===== EXTRACTED MATERIAL

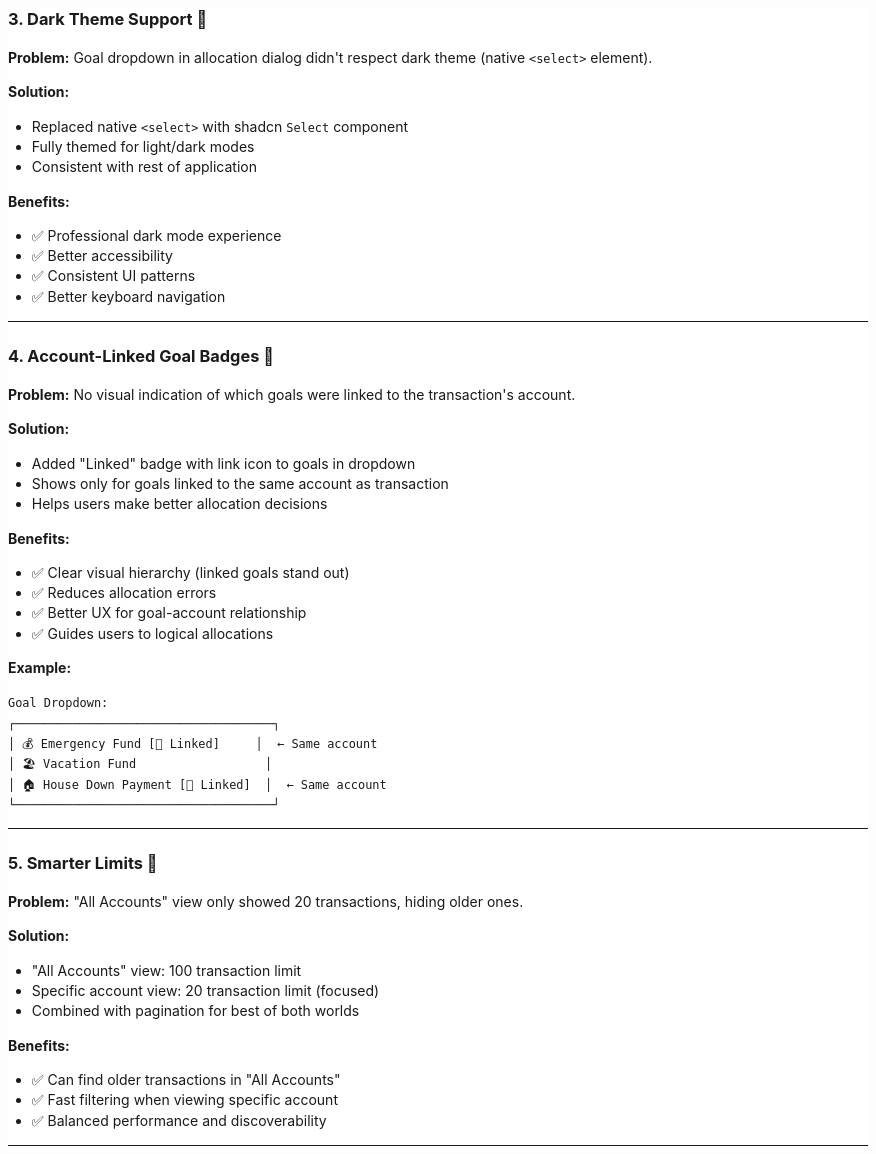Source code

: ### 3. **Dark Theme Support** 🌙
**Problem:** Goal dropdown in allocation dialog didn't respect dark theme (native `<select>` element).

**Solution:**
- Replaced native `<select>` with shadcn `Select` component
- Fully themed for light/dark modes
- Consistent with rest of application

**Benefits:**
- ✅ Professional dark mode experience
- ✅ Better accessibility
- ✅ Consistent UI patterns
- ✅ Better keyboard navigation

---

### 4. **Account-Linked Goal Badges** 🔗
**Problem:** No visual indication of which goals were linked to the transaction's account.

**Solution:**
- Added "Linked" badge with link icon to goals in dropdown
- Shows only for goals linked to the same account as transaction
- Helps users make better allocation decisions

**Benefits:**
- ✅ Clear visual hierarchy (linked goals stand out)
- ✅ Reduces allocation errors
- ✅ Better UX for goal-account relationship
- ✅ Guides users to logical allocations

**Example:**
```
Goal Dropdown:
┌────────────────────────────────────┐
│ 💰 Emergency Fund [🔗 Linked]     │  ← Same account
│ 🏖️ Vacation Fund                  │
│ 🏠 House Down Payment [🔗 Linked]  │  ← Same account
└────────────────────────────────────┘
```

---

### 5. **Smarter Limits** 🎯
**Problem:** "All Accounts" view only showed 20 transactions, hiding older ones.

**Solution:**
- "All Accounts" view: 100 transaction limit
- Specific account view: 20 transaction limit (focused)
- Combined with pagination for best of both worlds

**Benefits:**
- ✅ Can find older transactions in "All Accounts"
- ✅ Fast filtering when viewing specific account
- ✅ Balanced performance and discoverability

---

==========
===== EXTRACTED MATERIAL

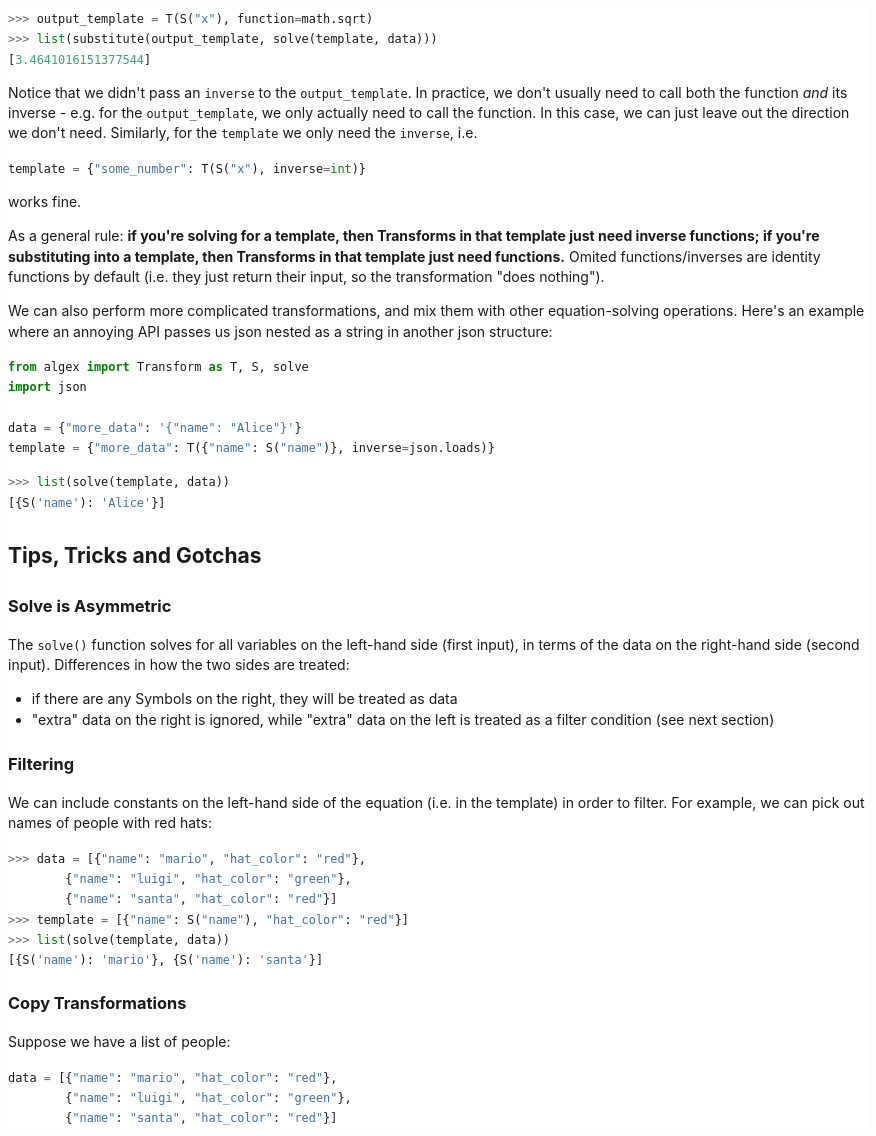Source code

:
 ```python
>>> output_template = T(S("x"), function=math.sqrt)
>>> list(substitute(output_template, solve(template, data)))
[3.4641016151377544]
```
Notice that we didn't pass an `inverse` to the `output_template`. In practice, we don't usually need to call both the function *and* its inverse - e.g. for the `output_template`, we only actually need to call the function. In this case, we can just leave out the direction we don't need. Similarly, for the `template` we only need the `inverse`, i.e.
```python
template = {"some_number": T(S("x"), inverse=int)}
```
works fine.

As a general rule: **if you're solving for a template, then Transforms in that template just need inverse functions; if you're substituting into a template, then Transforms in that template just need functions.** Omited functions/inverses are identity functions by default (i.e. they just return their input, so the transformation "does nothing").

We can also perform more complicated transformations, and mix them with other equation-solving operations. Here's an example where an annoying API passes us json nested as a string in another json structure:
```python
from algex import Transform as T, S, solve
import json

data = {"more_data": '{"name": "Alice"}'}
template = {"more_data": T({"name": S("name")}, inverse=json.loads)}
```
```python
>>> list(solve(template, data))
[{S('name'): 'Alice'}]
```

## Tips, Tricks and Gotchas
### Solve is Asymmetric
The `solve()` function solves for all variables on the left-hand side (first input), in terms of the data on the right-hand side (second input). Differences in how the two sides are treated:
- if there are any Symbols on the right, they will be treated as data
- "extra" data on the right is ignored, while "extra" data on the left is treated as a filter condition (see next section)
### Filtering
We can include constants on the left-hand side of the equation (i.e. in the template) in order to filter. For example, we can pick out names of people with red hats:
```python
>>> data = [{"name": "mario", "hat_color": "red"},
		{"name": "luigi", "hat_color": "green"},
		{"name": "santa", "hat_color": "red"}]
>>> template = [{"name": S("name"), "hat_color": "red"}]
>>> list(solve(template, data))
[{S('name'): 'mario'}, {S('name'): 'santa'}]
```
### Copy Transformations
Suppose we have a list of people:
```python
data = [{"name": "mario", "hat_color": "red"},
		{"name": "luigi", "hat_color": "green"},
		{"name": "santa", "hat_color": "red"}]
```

==========

**HOW TO COMPLETE THIS TASK**:
In the records above, how many lines contain the word "Problem"? Say only the number.

**YOUR RESPONSE**:
3